TEXTE À LIRE -
⟨

Monsieur,
J'ai reçu le billet que vous avés bien voulu m'écrire, et qui accompagnoit votre Lettreà M. D'Alembert; je ne saurois assés vous dire combien je suis sensible à la bonté que vous avés eue de me l'envoyer; elle étoit faite pour plaire à Sa Majesté; je la lui ai fait donner; et j'ai cru ne pouvoir mieux remplir ses intentions, qu'en vous envoyant la copie de ce qu'elle jetta sur le papié aussitôt aprés l'avoir lue, dont je garde soigneusement l'original.
S'il suffisoit de désirer pour rendre les choses possibles, je me transporterois tout d'un coup à Fernai; et j'aurois le plaisir d'apprendre de votre bouche ce que vous pensés du refus de M. D'Alembert; j'ai cru le sentir en lisant votre Lettre; Aristote, dites vous, eut l'honneur d'accepter l'éducation d'Alexandre, et vous n'avés que la gloire de la refuser; voilà déjà votre Lettre falsifiée, j'en conviens; j'ai ajouté un ne et un que, mais ou je me trompe fort, ou vous les avés pensés; et ce n'est que par politesse que vous ne les avés pas exprimés dans votre phrase: Je ne sai si j'entens bien ma Langue, je n'ai pas les Sinonimes de l'Abbé Girard pour éclairçir mes doutes; mais il me semble que l'honneur vaut mieux que la gloire; c'est à [vous à] m'éclaircir là dessus.

⟩

SECTION DES DONNÉES -
⟨

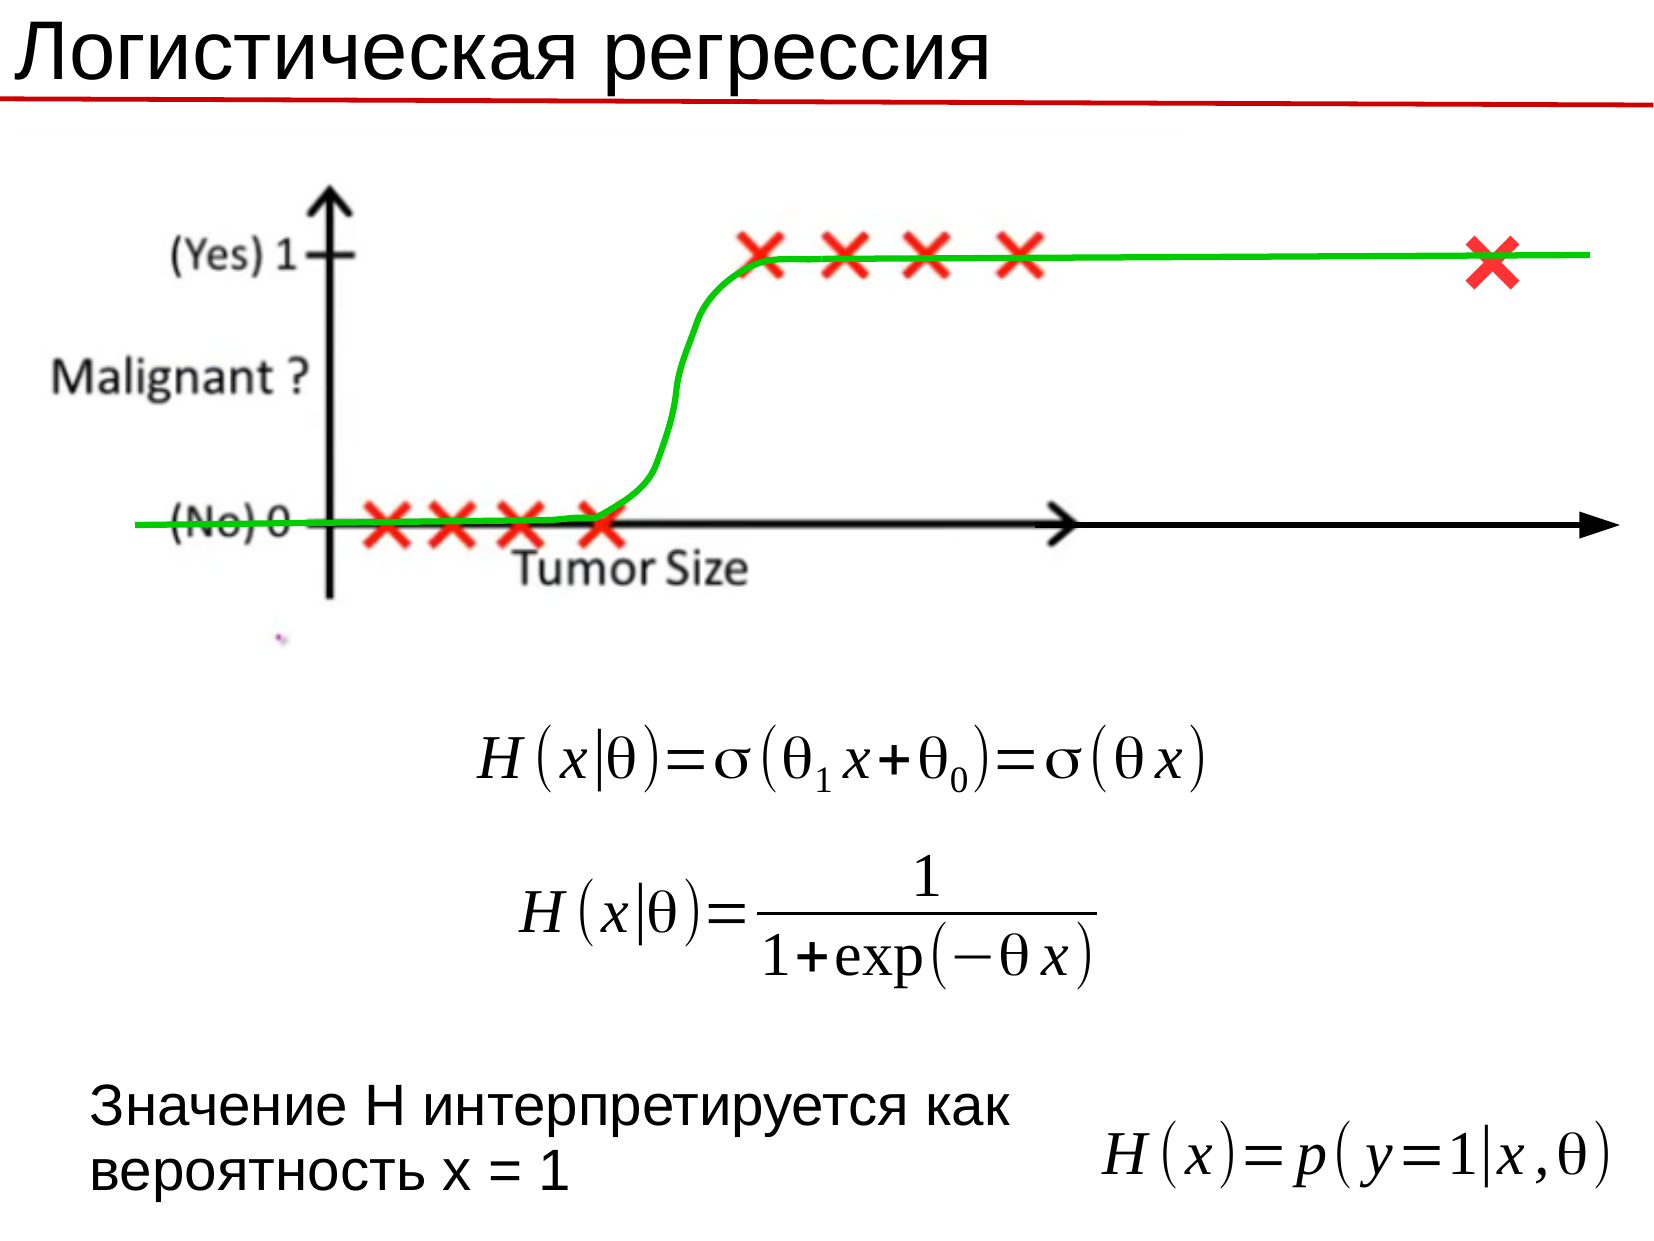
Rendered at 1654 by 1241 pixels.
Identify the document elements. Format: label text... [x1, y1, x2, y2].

chart [1126, 1116, 1620, 1191]
chart [468, 720, 1216, 801]
chart [510, 840, 1106, 994]
picture [19, 132, 1186, 703]
text_box Логистическая регрессия [0, 0, 1231, 198]
text_box Значение H интерпретируется как вероятность x = 1 [75, 1065, 1126, 1210]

⟩

CONSIGNES À SUIVRE -
**1.** Résumez le texte ci-dessus en deux phrases.
**2.** Répondez aux questions suivantes d'après le texte ci-dessus.
(a) À qui était adressée la lettre qui accompagnait le billet ?
(b) Où l'auteur se transporterait-il s'il suffisait de désirer ?
(c) Quels deux mots l'auteur dit-il avoir ajoutés à une phrase ?
**3.** Reprenez le texte sur le refus de M. D'Alembert et poursuivez-le à partir de sa dernière phrase.
Les lignes ne jouent aucun rôle ici.

RÉPONSES PAR CONSIGNE -
**1.** Après avoir reçu le billet et la lettre à M. D'Alembert, l'auteur l'a fait remettre à Sa Majesté et envoie la copie de ce qu'elle a écrit aussitôt après l'avoir lue. Souhaitant pouvoir se rendre à Fernai pour connaître l'avis du destinataire sur le refus de M. D'Alembert, l'auteur dit avoir ajouté un « ne » et un « que » à une phrase sur Aristote et Alexandre et demande si l'honneur vaut mieux que la gloire.

**2.**
(a) À M. D'Alembert.
(b) À Fernai.
(c) Un « ne » et un « que ».

**3.**
Peut être y a t'-il de l'enthousiasme dans ma façon d'envisager les choses; mais je vous avoue naturellement que je suis encore à comprendre que M. D'Alembert se soit refusé à l'invitation de l'Impératrice, et que j'avois meilleure opinion de la Philosophie et des Philosophes; ce que dit là dessus S. M. dans le billet que je vous envoye est sans réplique.
Pourquoi nous parler sans cesse de l'éducation des Princes, de l'importance dont il est pour le bien de l'humanité qu'on leur aprenne à connoitre leurs devoirs, et à s'en occuper, si lorsqu'il se présente une occasion de remplir une tâche si belle et si difficile, on s'y refuse sous les prétextes les plus frivoles?
J'irois trop loin si je me laissois aller à mes idées; elles me font voir, l'indolence, la paresse, l'amour propre, où je croiois trouver la force, le courage, et l'Amour du bien public.
Insensés que nous sommes, du fond obscur de nos retraites, nous osons blâmer les actions des Rois, nous leur imputons de ne point assés s'occuper de l'humanité, de négliger de lui faire tout le bien dont leur place leur fournit les moïens, et nous ne voïons pas qu'ils veulent ce bien, qu'ils s'efforcent de l'atteindre, et que malgré leur toute puissance, l'arrangement des choses humaines est un obstacle qu'ils ne peuvent vaincre.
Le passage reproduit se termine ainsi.